GPS jamming and interference events are growing exponentially as aircraft systems are becoming increasingly reliant upon them for primary navigation. During the last three years, Spirent Communications, a company that tests navigation equipment, has captured 150,000 different jamming and interference events.
“Global navigation satellite system [GNSS] jamming essentially is as hard as it is to get your credit card out. You can go out and get a piece of jamming equipment rather easily. Yes, it is illegal, but if you are jamming GNSS you probably don't care,” said Jeremy Bennington, Spirent corporate solutions and technical strategy lead.
He added that the risk to aviation safety is real and tangible. “Since 2013 the FAA Aviation Safety Information Analysis and Sharing System has recorded more than 100 instances of pilot reports of GPS systems being jammed. But we know it was far more than that because in the reported cases they busted some sort of regulatory requirement; they busted altitude or went to the wrong place.”
Bennington noted several examples of GPS jamming/interference in recent years. This includes the Eastern Mediterranean Sea earlier this year, where five sea vessels and one aircraft had interference over extended periods of time, with some vessels up to 25 miles off course. Last year, GPS was jammed by Russia for one week in Norway. In second-quarter 2016, there were more than 50 reports of GPS interference on approach to Runway 24 at Manila International Airport, producing a loss of onboard GNSS functionality and GPS-L and GPS-R invalid messages, as well as a decrease in navigation performance leading to an RNP alert. This also caused missed approaches, produced a large map shift on the navigation display, and affected TAWS terrain indications.

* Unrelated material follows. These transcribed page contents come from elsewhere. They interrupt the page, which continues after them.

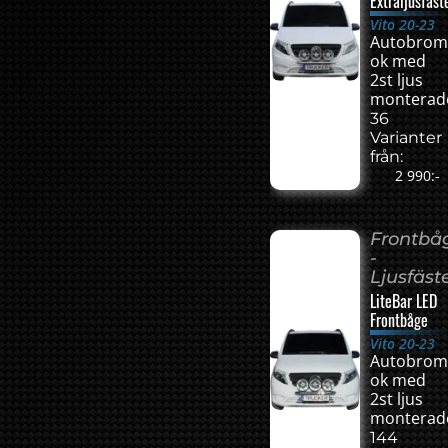
Extraljusfäst
Vito 20-23
Autobrom
ok med
2st ljus
monterad
36
Varianter
från:
2 990:-
Frontbå
-
Ljusfäst
LiteBar LED
Frontbåge
Vito 20-23
Autobrom
ok med
2st ljus
monterad
144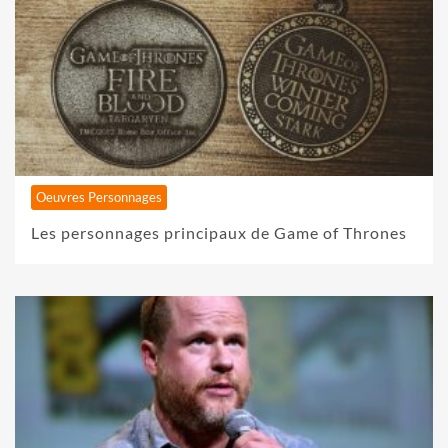
Oeuvres Personnages
Les personnages principaux de Game of Thrones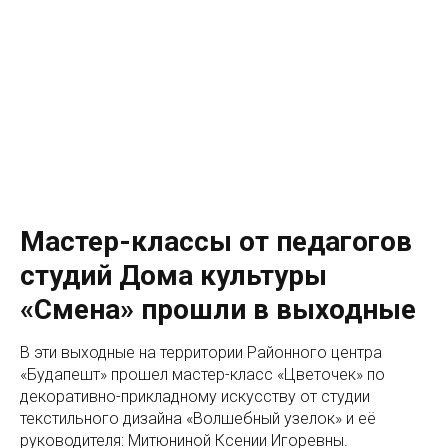
Мастер-классы от педагогов
студий Дома культуры
«Смена» прошли в выходные
В эти выходные на территории Районного центра
«Будапешт» прошел мастер-класс «Цветочек» по
декоративно-прикладному искусству от студии
текстильного дизайна «Волшебный узелок» и её
руководителя: Митюниной Ксении Игоревны.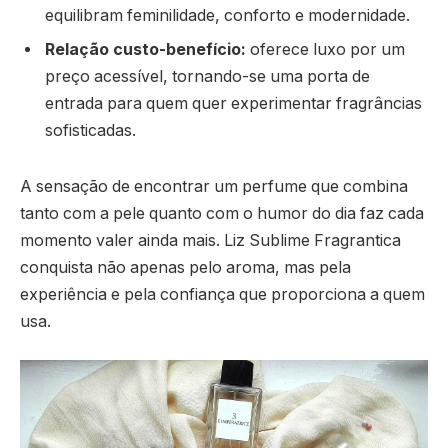
equilibram feminilidade, conforto e modernidade.
Relação custo-benefício:
oferece luxo por um
preço acessível, tornando-se uma porta de
entrada para quem quer experimentar fragrâncias
sofisticadas.
A sensação de encontrar um perfume que combina
tanto com a pele quanto com o humor do dia faz cada
momento valer ainda mais. Liz Sublime Fragrantica
conquista não apenas pelo aroma, mas pela
experiência e pela confiança que proporciona a quem
usa.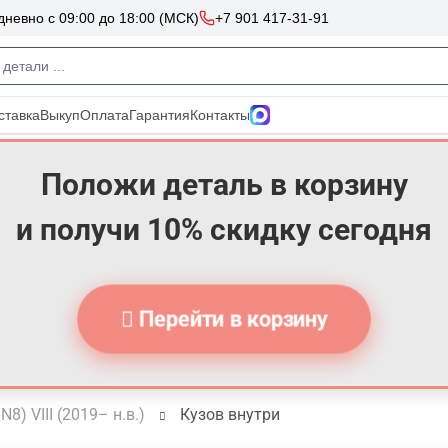
Положи деталь в корзину
и получи 10% скидку сегодня
Перейти в корзину
N8) VIII (2019– н.в.)
Кузов внутри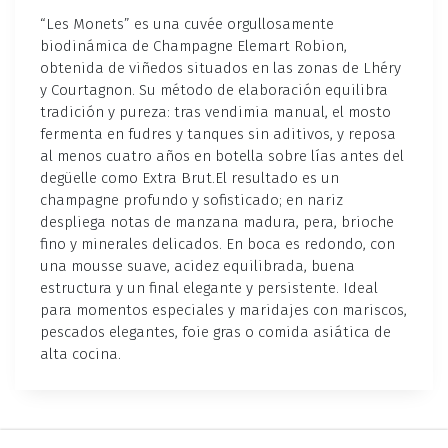
“Les Monets” es una cuvée orgullosamente
biodinámica de Champagne Elemart Robion,
obtenida de viñedos situados en las zonas de Lhéry
y Courtagnon. Su método de elaboración equilibra
tradición y pureza: tras vendimia manual, el mosto
fermenta en fudres y tanques sin aditivos, y reposa
al menos cuatro años en botella sobre lías antes del
degüelle como Extra Brut.El resultado es un
champagne profundo y sofisticado; en nariz
despliega notas de manzana madura, pera, brioche
fino y minerales delicados. En boca es redondo, con
una mousse suave, acidez equilibrada, buena
estructura y un final elegante y persistente. Ideal
para momentos especiales y maridajes con mariscos,
pescados elegantes, foie gras o comida asiática de
alta cocina.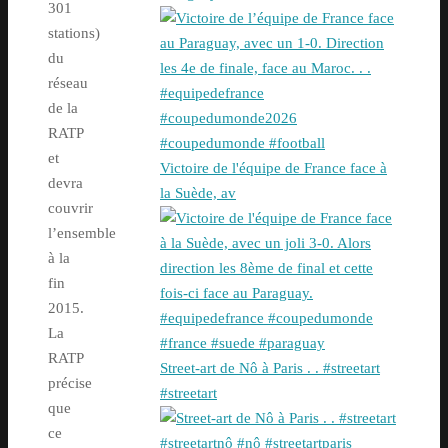
301
stations)
du
réseau
de la
RATP
et
Victoire de l'équipe de France face à
devra
la Suède, av
couvrir
l’ensemble
à la
fin
2015.
La
RATP
Street-art de Nô à Paris . . #streetart
précise
#streetart
que
ce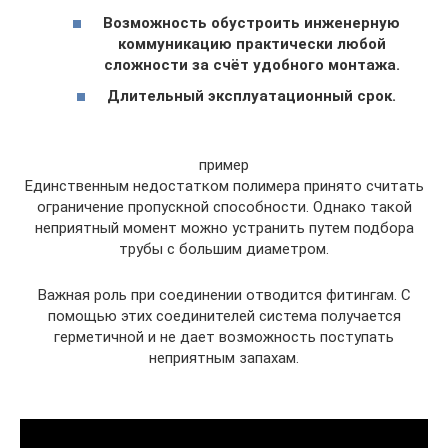
Возможность обустроить инженерную
коммуникацию практически любой
сложности за счёт удобного монтажа.
Длительный эксплуатационный срок.
пример
Единственным недостатком полимера принято считать
ограничение пропускной способности. Однако такой
неприятный момент можно устранить путем подбора
трубы с большим диаметром.
Важная роль при соединении отводится фитингам. С
помощью этих соединителей система получается
герметичной и не дает возможность поступать
неприятным запахам.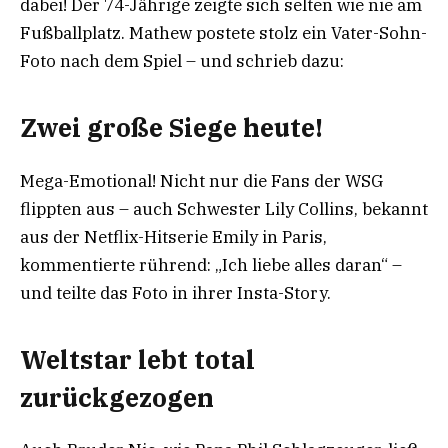
dabei! Der 74-Jährige zeigte sich selten wie nie am
Fußballplatz. Mathew postete stolz ein Vater-Sohn-
Foto nach dem Spiel – und schrieb dazu:
Zwei große Siege heute!
Mega-Emotional! Nicht nur die Fans der WSG
flippten aus – auch Schwester Lily Collins, bekannt
aus der Netflix-Hitserie Emily in Paris,
kommentierte rührend: „Ich liebe alles daran“ –
und teilte das Foto in ihrer Insta-Story.
Weltstar lebt total
zurückgezogen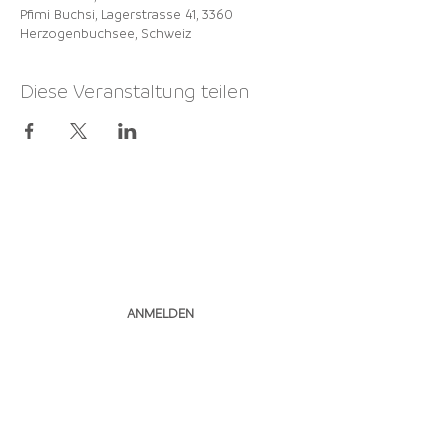
Pfimi Buchsi, Lagerstrasse 41, 3360
Herzogenbuchsee, Schweiz
Diese Veranstaltung teilen
NEWSLETTER
ABONNIEREN
ANMELDEN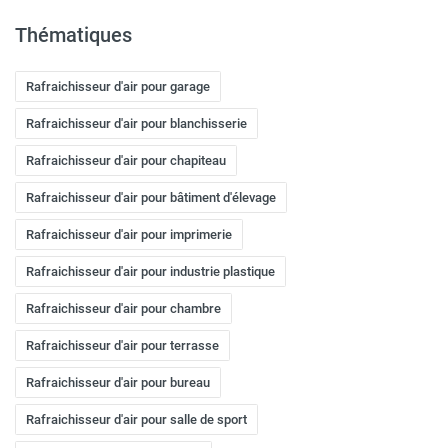
Thématiques
Rafraichisseur d'air pour garage
Rafraichisseur d'air pour blanchisserie
Rafraichisseur d'air pour chapiteau
Rafraichisseur d'air pour bâtiment d'élevage
Rafraichisseur d'air pour imprimerie
Rafraichisseur d'air pour industrie plastique
Rafraichisseur d'air pour chambre
Rafraichisseur d'air pour terrasse
Rafraichisseur d'air pour bureau
Rafraichisseur d'air pour salle de sport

Bennington said the “Pokemon Go” augmented reality app released in 2016 encouraged hackers to spoof GPS to win prizes and put code online. “The spoofing they were doing was largely on cellphones, but you take that same code and software-defined radio and put that together along with position and timing data and you can make a fairly sophisticated GPS or GNSS spoofing device,” he said.

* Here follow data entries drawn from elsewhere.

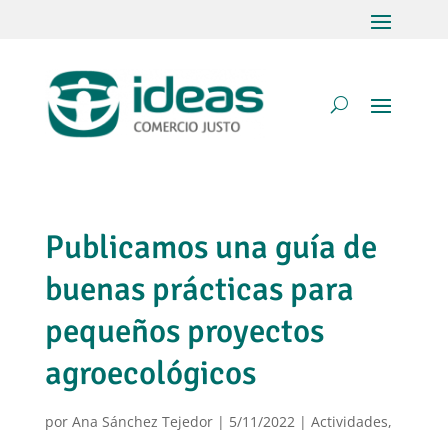
Publicamos una guía de
buenas prácticas para
pequeños proyectos
agroecológicos
por
Ana Sánchez Tejedor
|
5/11/2022
|
Actividades
,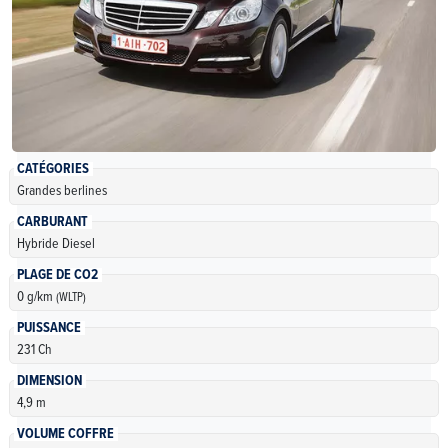
CATÉGORIES
Grandes berlines
CARBURANT
Hybride Diesel
PLAGE DE CO2
0 g/km
(WLTP)
PUISSANCE
231 Ch
DIMENSION
4,9 m
VOLUME COFFRE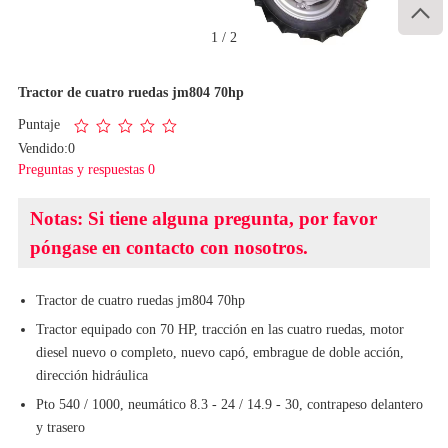

1
/
2
Tractor de cuatro ruedas jm804 70hp
Puntaje
Vendido:0
Preguntas y respuestas 0
Notas: Si tiene alguna pregunta, por favor
póngase en contacto con nosotros.
Tractor de cuatro ruedas jm804 70hp
Tractor equipado con 70 HP, tracción en las cuatro ruedas, motor
diesel nuevo o completo, nuevo capó, embrague de doble acción,
dirección hidráulica
Pto 540 / 1000, neumático 8.3 - 24 / 14.9 - 30, contrapeso delantero
y trasero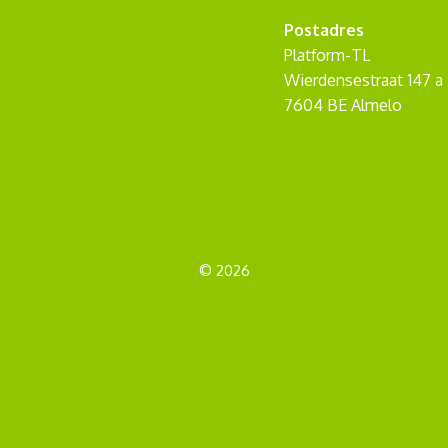
Postadres
Platform-TL
Wierdensestraat 147 a
7604 BE Almelo
© 2026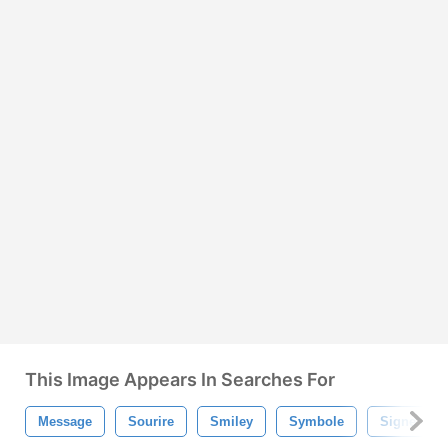
This Image Appears In Searches For
Message
Sourire
Smiley
Symbole
Signe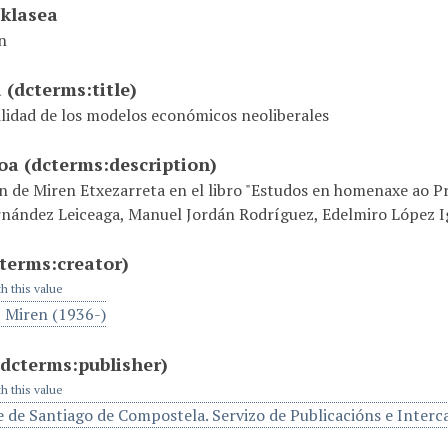
 klasea
n
a
(dcterms:title)
ilidad de los modelos económicos neoliberales
ioa
(dcterms:description)
n de Miren Etxezarreta en el libro "Estudos en homenaxe ao P
nández Leiceaga, Manuel Jordán Rodríguez, Edelmiro López Ig
terms:creator)
th this value
, Miren (1936-)
(dcterms:publisher)
th this value
e de Santiago de Compostela. Servizo de Publicacións e Interc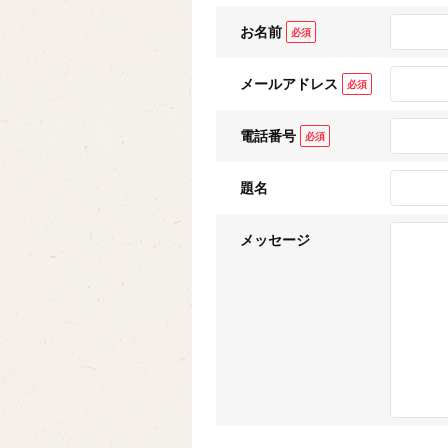
お名前
メールアドレス
電話番号
題名
メッセージ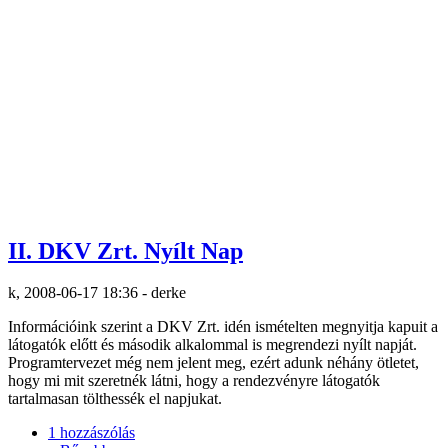
II. DKV Zrt. Nyílt Nap
k, 2008-06-17 18:36 - derke
Információink szerint a DKV Zrt. idén ismételten megnyitja kapuit a
látogatók előtt és második alkalommal is megrendezi nyílt napját.
Programtervezet még nem jelent meg, ezért adunk néhány ötletet,
hogy mi mit szeretnék látni, hogy a rendezvényre látogatók
tartalmasan tölthessék el napjukat.
1 hozzászólás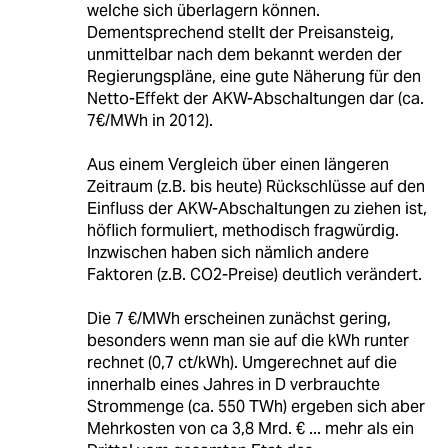
welche sich überlagern können.
Dementsprechend stellt der Preisansteig,
unmittelbar nach dem bekannt werden der
Regierungspläne, eine gute Näherung für den
Netto-Effekt der AKW-Abschaltungen dar (ca.
7€/MWh in 2012).
Aus einem Vergleich über einen längeren
Zeitraum (z.B. bis heute) Rückschlüsse auf den
Einfluss der AKW-Abschaltungen zu ziehen ist,
höflich formuliert, methodisch fragwürdig.
Inzwischen haben sich nämlich andere
Faktoren (z.B. CO2-Preise) deutlich verändert.
Die 7 €/MWh erscheinen zunächst gering,
besonders wenn man sie auf die kWh runter
rechnet (0,7 ct/kWh). Umgerechnet auf die
innerhalb eines Jahres in D verbrauchte
Strommenge (ca. 550 TWh) ergeben sich aber
Mehrkosten von ca 3,8 Mrd. € ... mehr als ein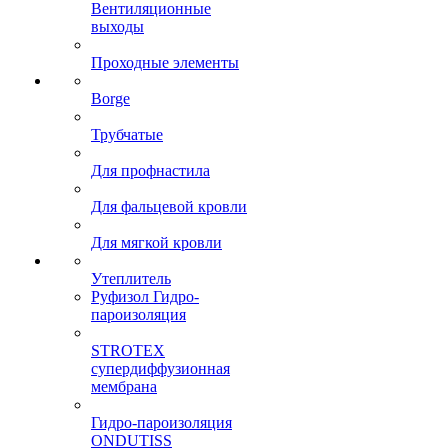
Вентиляционные
выходы
Проходные элементы
Borge
Трубчатые
Для профнастила
Для фальцевой кровли
Для мягкой кровли
Утеплитель
Руфизол Гидро-
пароизоляция
STROTEX
супердиффузионная
мембрана
Гидро-пароизоляция
ONDUTISS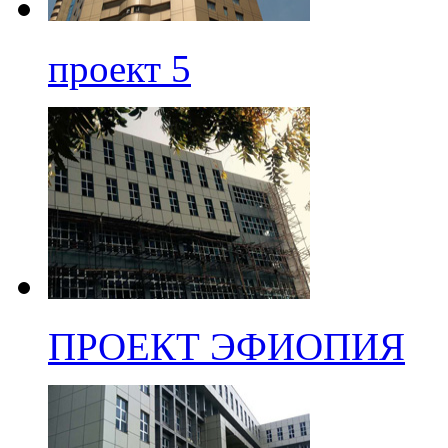
проект 5
ПРОЕКТ ЭФИОПИЯ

“We've seen a huge increase in GNSS-related spoofing incidents in part because of Pokemon Go because the technology was rapidly developed over a six-week period and was put out over the internet and people who wanted to nefariously use it could,” Bennington added. “There haven't been that many cases of drones being brought down, but that's because the financial impact and the loss of life associated with bringing down drones today aren't very high compared with disrupting shipping at sea. But we will see that effect as [aviation] becomes a target for rogue states or hackers.”